Mr Bowman said: “We are very much continuing, and have identified seven different project strands to pursue. Some of them we can do without too much resource, but others will need funding, and we are looking at what additional support is available.”
Grasping the agenda
The message from the parallel places seems to be not to wait to be told or given money to take a Total Place approach. Total Place was always meant to be an organic process: it was defined by the different directions the pilots and parallel places took it.

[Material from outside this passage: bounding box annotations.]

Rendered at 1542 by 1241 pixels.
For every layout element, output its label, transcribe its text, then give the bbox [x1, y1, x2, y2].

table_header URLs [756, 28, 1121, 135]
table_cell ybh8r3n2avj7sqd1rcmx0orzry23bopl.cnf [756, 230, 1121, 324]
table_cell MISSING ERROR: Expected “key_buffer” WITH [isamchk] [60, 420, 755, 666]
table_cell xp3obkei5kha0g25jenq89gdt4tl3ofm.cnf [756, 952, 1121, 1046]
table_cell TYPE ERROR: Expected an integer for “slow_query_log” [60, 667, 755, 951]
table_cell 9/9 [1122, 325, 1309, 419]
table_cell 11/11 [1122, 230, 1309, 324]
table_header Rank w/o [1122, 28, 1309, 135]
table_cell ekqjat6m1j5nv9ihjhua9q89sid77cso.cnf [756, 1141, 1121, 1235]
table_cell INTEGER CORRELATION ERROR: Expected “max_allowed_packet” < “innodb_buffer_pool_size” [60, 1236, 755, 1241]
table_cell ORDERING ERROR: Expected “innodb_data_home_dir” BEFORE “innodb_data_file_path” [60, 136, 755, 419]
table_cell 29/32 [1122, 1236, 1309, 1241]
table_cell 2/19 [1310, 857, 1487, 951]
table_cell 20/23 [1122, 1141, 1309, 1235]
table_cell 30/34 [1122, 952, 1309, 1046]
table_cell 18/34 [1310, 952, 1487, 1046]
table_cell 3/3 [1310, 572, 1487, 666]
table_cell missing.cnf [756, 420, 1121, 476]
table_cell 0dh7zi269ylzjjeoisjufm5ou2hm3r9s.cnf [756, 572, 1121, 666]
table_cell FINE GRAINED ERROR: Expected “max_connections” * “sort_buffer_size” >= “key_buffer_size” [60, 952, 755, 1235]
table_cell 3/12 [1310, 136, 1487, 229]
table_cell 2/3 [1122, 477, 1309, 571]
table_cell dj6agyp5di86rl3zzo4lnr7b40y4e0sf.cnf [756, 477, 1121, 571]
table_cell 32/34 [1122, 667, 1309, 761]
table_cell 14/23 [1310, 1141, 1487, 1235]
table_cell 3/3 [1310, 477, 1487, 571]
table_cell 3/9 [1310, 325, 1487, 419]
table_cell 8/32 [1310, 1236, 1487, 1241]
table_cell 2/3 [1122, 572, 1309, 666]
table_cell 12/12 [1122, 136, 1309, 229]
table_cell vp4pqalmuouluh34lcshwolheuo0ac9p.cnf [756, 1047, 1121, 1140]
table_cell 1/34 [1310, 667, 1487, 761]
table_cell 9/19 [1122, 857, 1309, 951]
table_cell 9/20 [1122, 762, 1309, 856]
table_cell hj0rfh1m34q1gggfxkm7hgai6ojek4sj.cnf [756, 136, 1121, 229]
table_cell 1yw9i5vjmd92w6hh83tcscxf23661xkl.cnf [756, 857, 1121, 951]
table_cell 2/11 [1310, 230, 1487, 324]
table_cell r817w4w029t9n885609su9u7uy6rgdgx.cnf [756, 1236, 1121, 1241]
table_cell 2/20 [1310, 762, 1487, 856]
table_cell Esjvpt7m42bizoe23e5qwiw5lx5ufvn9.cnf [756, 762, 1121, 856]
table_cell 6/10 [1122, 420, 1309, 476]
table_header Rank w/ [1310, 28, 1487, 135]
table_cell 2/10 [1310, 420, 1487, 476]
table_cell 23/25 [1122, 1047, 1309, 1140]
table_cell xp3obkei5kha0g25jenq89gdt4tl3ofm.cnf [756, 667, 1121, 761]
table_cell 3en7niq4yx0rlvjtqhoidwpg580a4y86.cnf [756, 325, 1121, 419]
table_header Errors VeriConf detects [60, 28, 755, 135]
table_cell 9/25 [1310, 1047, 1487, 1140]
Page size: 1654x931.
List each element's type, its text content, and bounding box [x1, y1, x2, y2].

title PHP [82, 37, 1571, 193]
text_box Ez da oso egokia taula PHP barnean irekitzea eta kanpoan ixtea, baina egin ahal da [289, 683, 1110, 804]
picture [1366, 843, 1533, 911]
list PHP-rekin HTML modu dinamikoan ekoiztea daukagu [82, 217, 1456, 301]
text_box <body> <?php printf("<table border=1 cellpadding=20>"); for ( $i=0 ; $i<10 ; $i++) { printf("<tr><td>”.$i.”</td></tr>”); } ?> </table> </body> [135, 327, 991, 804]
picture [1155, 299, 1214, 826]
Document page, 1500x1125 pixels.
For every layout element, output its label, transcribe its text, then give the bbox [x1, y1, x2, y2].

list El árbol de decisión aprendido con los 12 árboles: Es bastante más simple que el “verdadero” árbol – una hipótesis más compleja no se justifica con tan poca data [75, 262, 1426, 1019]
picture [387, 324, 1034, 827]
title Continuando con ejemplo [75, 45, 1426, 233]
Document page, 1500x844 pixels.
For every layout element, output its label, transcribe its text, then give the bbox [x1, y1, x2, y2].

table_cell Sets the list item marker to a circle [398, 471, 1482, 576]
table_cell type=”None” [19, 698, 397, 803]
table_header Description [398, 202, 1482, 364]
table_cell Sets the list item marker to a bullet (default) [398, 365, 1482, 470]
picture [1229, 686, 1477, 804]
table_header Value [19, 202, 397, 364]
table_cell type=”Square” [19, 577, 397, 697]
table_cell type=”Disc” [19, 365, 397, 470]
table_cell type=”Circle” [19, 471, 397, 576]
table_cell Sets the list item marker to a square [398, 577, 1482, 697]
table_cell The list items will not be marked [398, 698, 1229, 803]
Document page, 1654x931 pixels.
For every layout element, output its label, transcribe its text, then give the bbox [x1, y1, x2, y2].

The same will be true of its lasting impact – it will largely depend on the willingness of local government and partners to grasp the agenda and develop their own version of it. An already considerable source of information and experience continues to grow, and other places can benefit from it. “Don’t be proud, look for help, whether it is financial help, or just finding out what a place has done and found,” added Mr Bowman.
But that will not be enough on its own. Key to implementing the lessons of Total Place will be the response from central government. Councils and partner agencies can show how redesigned services could look, and can begin to change them on a local level, but what is ultimately needed is a change within Whitehall. The pilots’ findings provide a compelling argument for change. For example, on average £7,000 is spent per head on public services, of which only £350 is discretionary spending by councils, those who know their area and people best. With more than 50 benefits available for people to claim through national and local bodies, there is a need for Whitehall to tackle the complexity issue.
The challenge to change
As varied as all the places’ reports have been, the findings consistently bear out that redesigning services around people rather than institutions requires an end to ring-fenced funding, excessive regulation and multiple performance frameworks.
Total Place has always had cross-party support, but it remains to be seen whether any government will remove the long-standing barriers that stifle local innovation.
John Atkinson, managing director of the Leadership Centre for Local Government, which is leading Total Place on behalf of the LGA Group, says government departments have all responded differently to the work so far. “One of the benefits of Total Place is that people have realised there are things they can change on their own and they are doing so. But other things require central government to let go, and we know that departments are increasingly ready to do that.”
Other challenges remain, such as the question over the governance of a radical new way of delivering public services. But Mr Atkinson has no doubt that what the project has set in motion will continue. “It will carry on, and grow. The next stage will see it broadening and deepening, with more people becoming involved and planning how to take it forward.”